The news release from the ADA in response to the study is quick to point out that the findings are not applicable to the U.S., and confirms that the Association “continues to endorse fluoridation of public water as the most effective public health measure to prevent tooth decay.”
The ADA also noted that the intake of fluoride in Mexico “is significantly different from the U.S.,” where they also add fluoride to salt. Not only is fluoride not added to salt in the United States, it is also only added to water “in cases where the natural occurrence of fluoride is lower than the recommended level to prevent tooth decay.”

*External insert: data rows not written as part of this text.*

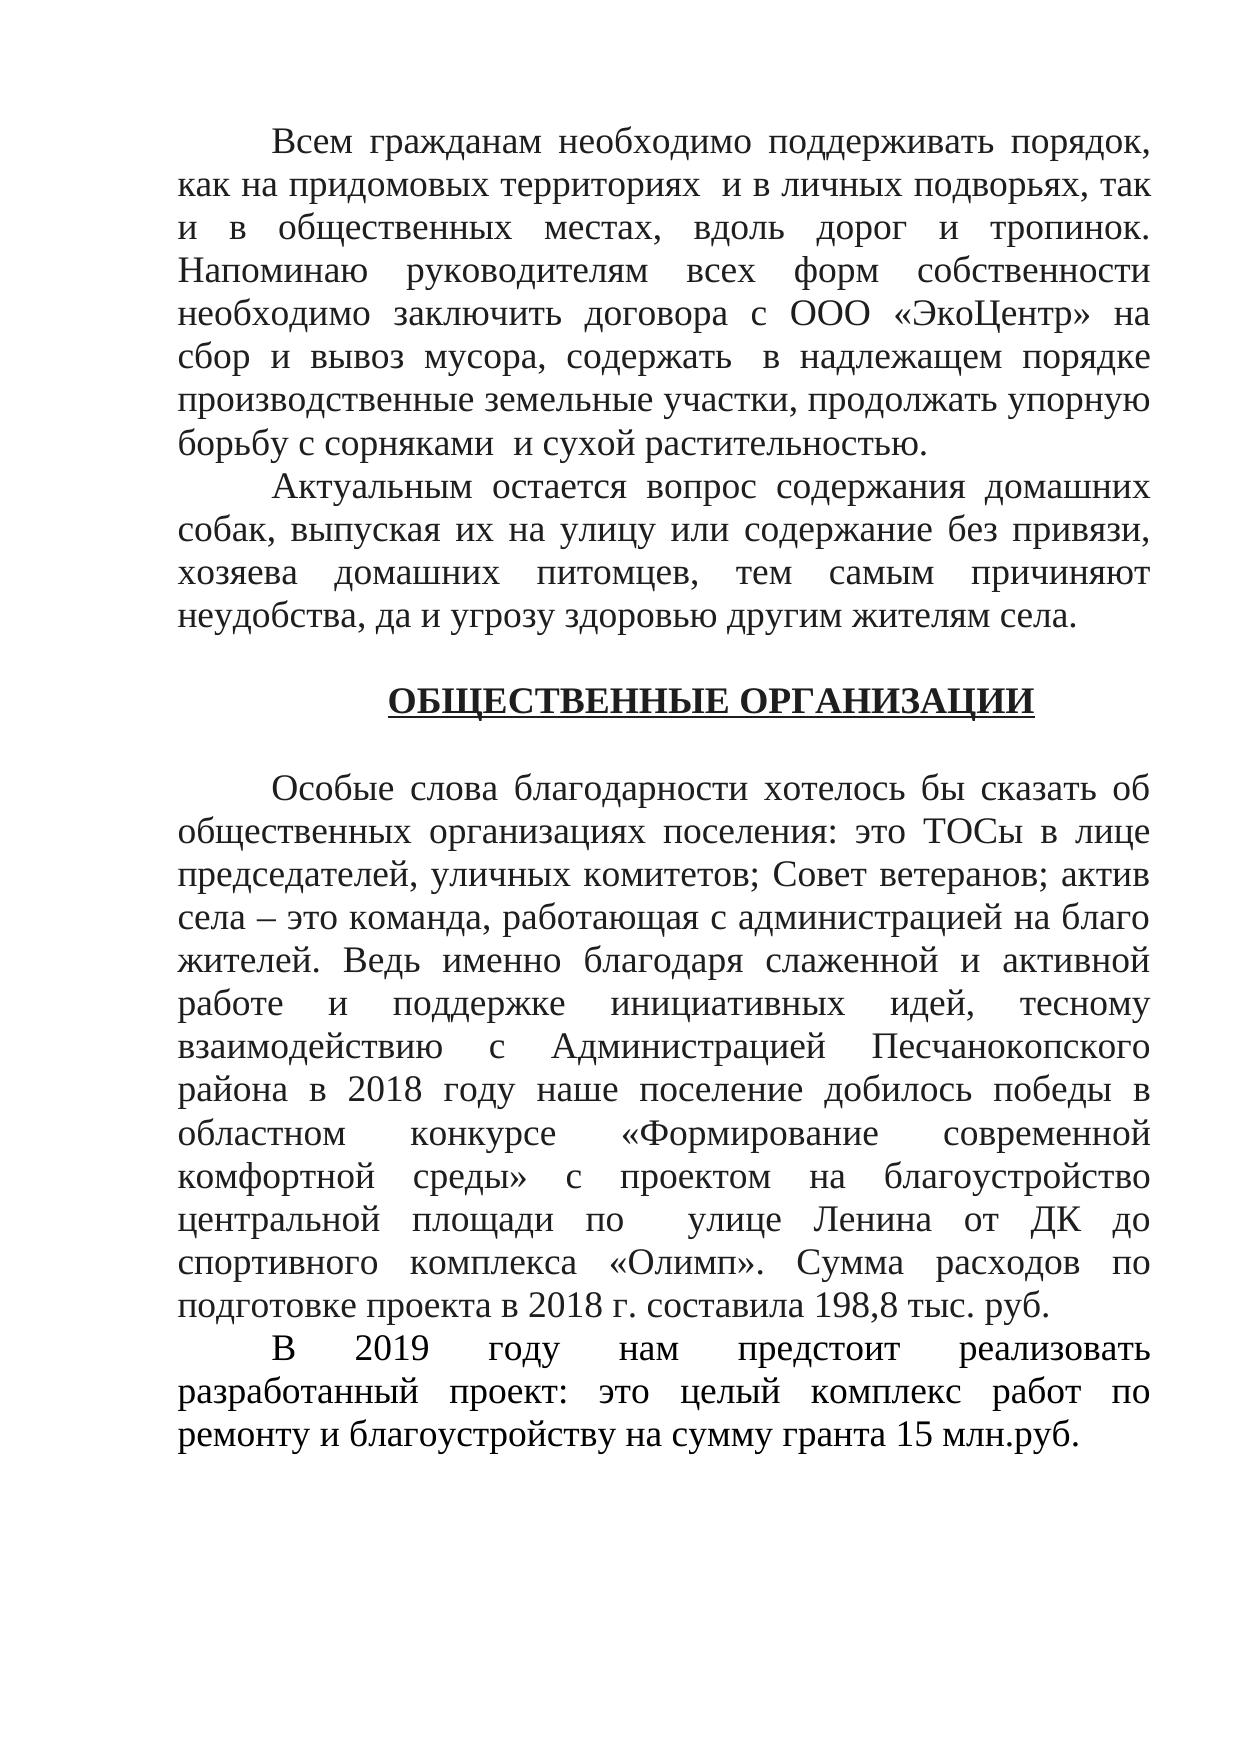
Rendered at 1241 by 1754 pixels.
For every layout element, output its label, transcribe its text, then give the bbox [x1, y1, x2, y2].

text Всем гражданам необходимо поддерживать порядок, как на придомовых территориях и в личных подворьях, так и в общественных местах, вдоль дорог и тропинок. Напоминаю руководителям всех форм собственности необходимо заключить договора с ООО «ЭкоЦентр» на сбор и вывоз мусора, содержать в надлежащем порядке производственные земельные участки, продолжать упорную борьбу с сорняками и сухой растительностью. [177, 118, 1152, 463]
text В 2019 году нам предстоит реализовать разработанный проект: это целый комплекс работ по ремонту и благоустройству на сумму гранта 15 млн.руб. [177, 1326, 1152, 1455]
text Особые слова благодарности хотелось бы сказать об общественных организациях поселения: это ТОСы в лице председателей, уличных комитетов; Совет ветеранов; актив села – это команда, работающая с администрацией на благо жителей. Ведь именно благодаря слаженной и активной работе и поддержке инициативных идей, тесному взаимодействию с Администрацией Песчанокопского района в 2018 году наше поселение добилось победы в областном конкурсе «Формирование современной комфортной среды» с проектом на благоустройство центральной площади по улице Ленина от ДК до спортивного комплекса «Олимп». Сумма расходов по подготовке проекта в 2018 г. составила 198,8 тыс. руб. [177, 765, 1152, 1326]
text Актуальным остается вопрос содержания домашних собак, выпуская их на улицу или содержание без привязи, хозяева домашних питомцев, тем самым причиняют неудобства, да и угрозу здоровью другим жителям села. [177, 463, 1152, 636]
text ОБЩЕСТВЕННЫЕ ОРГАНИЗАЦИИ [177, 679, 1152, 722]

In addition to the difference in fluoridation, the Association also pointed out that it is unknown how the subjects of the study ingested fluoride (through salt, water or both), so “no conclusions can be drawn regarding the effects of community water fluoridation in the U.S.”
“The ADA endorses community water fluoridation as safe and effective for preventing tooth decay based on 70 years of scientific research. To see scientific evidence and other information about fluoridation, visit ADA.org/fluoride.”
The study, “Prenatal Fluoride Exposure and Cognitive Outcomes in Children at 4 and 6-12 Years of Age in Mexico,” was recently published in Environmental Health Perspectives.